I was reading this thread and was about to suggest rainbow fish when I saw you already had. 
There is so much variety in rainbow fish, so much color, and relatively easy to care for.
If you want to dip your feet into brackish there's many gobies that would also be wonderful, and I found brackish easier and less problematic than freshwater. You don't need all the fancy equipment that full saltwater tanks do and not as many illnesses as with fresh. I had a 40 long with a small school of bumblebees, some freshwater flounders, shrimp, and a dragon goby that I absolutely adored for years until I moved.


----------



## WinterSoldier. (Aug 30, 2019)

Personally I would go with an endler colony. Or perhaps some pearl gouramis.


----------



## peppersmom (Aug 26, 2019)

Thanks for all of the suggestions.

I have tons of ideas now it's just me deciding on what I actually want to do. (OI!! )

I had never heard of a rainbow fish before they were mentioned here but yesterday I stopped at Petco to pick up some bug bites and noticed they carry them.
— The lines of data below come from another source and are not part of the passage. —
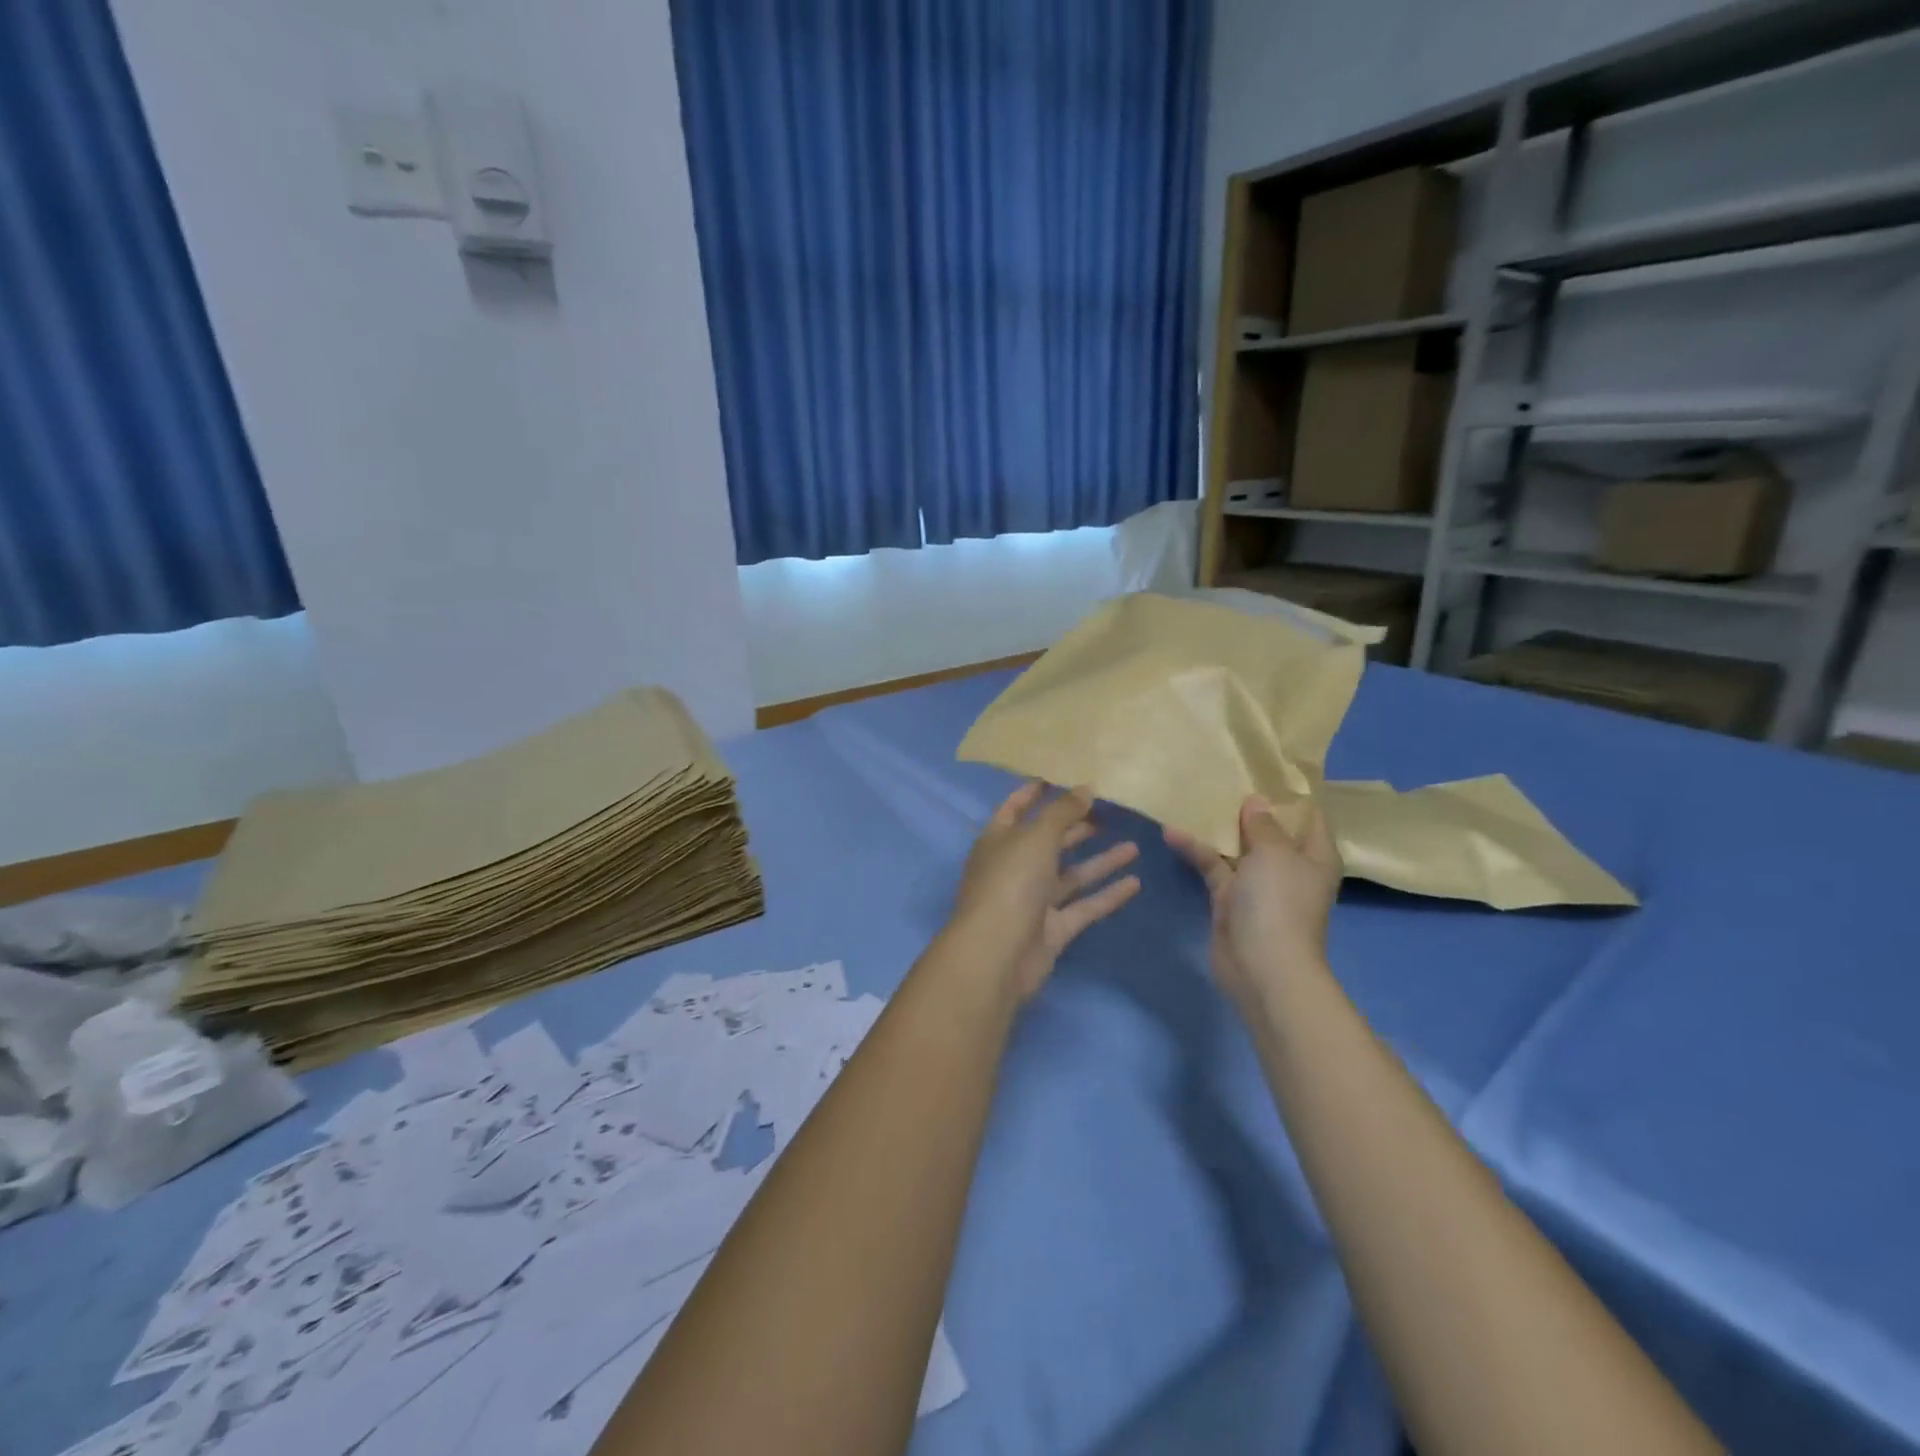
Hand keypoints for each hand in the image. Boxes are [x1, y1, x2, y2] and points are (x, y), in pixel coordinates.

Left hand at [946, 781, 1141, 1001]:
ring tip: (1134, 846)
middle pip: (1048, 840)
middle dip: (1076, 825)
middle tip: (1111, 811)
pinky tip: (1136, 883)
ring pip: (1070, 875)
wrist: (997, 956)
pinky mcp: (1052, 929)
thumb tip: (1085, 788)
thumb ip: (1062, 811)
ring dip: (1100, 861)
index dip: (1036, 791)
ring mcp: (1033, 900)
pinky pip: (1084, 906)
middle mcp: (1015, 867)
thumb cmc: (1011, 883)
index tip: (1065, 775)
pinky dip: (1107, 895)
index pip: (1016, 807)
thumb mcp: (1036, 837)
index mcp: (999, 839)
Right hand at [1166, 795, 1342, 1004]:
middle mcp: (1288, 867)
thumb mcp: (1274, 853)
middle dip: (1247, 806)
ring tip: (1193, 796)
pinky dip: (1195, 851)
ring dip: (1217, 827)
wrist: (1262, 966)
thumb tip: (1256, 801)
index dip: (1290, 792)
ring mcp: (1258, 884)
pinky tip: (1171, 832)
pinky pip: (1213, 866)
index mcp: (1314, 855)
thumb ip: (1263, 824)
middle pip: (1269, 829)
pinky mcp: (1229, 899)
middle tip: (1223, 774)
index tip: (1265, 766)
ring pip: (1237, 847)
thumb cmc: (1279, 902)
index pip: (1309, 816)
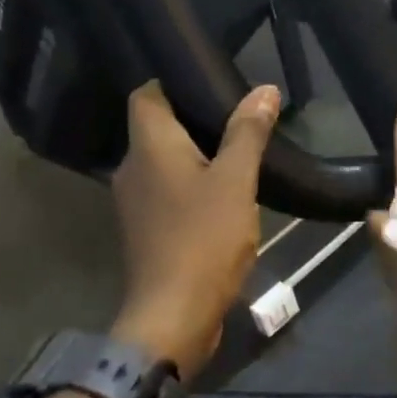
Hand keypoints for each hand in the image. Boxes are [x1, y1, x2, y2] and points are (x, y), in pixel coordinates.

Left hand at [110, 81, 279, 380]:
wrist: (173, 316)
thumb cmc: (203, 239)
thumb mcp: (235, 181)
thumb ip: (248, 133)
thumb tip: (264, 89)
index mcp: (148, 147)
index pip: (145, 94)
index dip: (172, 82)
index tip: (210, 81)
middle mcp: (132, 168)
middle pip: (156, 128)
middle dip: (192, 118)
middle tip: (235, 114)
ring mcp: (136, 203)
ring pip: (163, 162)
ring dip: (194, 155)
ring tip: (236, 151)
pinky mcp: (146, 231)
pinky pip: (167, 193)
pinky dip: (190, 186)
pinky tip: (223, 194)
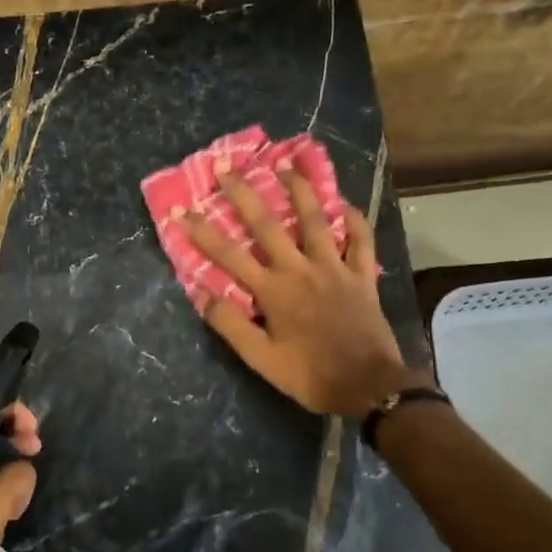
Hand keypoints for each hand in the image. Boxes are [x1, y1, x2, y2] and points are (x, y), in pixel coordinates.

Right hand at [184, 164, 431, 416]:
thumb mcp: (261, 359)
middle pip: (267, 225)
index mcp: (273, 291)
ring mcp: (334, 268)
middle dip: (243, 194)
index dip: (202, 231)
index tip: (181, 210)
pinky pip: (361, 240)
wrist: (370, 387)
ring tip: (285, 164)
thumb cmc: (310, 375)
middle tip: (226, 167)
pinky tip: (344, 202)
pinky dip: (354, 220)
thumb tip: (201, 294)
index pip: (228, 254)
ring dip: (298, 189)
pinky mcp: (362, 276)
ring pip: (315, 220)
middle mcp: (300, 269)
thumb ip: (230, 325)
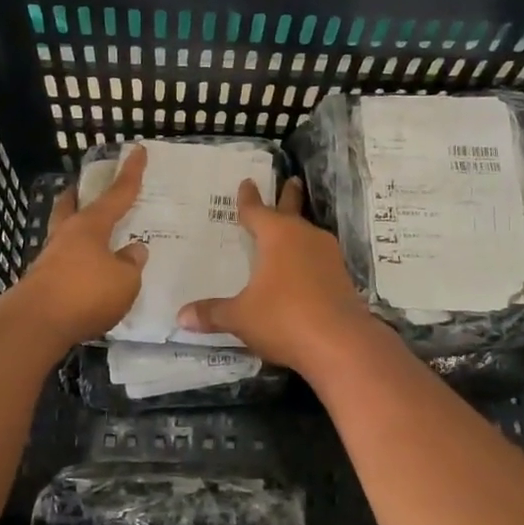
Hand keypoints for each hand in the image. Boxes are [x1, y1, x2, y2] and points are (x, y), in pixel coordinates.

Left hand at [2, 146, 149, 348]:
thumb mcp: (124, 280)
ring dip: (77, 232)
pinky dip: (77, 262)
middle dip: (80, 194)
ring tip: (95, 239)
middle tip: (86, 187)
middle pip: (72, 205)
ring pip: (64, 235)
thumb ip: (131, 264)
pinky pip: (64, 263)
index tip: (136, 150)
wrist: (34, 325)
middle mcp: (66, 235)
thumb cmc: (86, 293)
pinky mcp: (41, 283)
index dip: (130, 173)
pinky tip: (88, 274)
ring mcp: (49, 259)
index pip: (117, 194)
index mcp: (90, 226)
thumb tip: (134, 250)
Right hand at [177, 177, 374, 371]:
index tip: (247, 182)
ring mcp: (327, 256)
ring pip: (308, 235)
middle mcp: (304, 237)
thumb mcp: (241, 317)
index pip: (257, 211)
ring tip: (290, 230)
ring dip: (298, 230)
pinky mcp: (342, 278)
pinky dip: (308, 259)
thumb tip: (181, 317)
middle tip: (290, 179)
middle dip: (288, 196)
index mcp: (277, 236)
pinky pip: (319, 259)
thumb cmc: (284, 318)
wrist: (342, 344)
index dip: (248, 199)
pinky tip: (303, 270)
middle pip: (291, 211)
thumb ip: (213, 314)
They are absolutely stunning! Rainbow fish are definitely a contender for the 75 gallon.

I also follow a few of the LPS's I visit on Facebook and saw one of my favorite stores received a beautiful shipment of "Black Velvet" angelfish. I am not sure if that is a true coloration for angelfish or simply a breeders name for the color but they are gorgeous and very tempting.

It will be awhile before I add fish so I have plenty of time to consider my stocking options.

Next weekend I am going to add water to the tank and start aquascaping.

I can't wait until everything is set up and done.


----------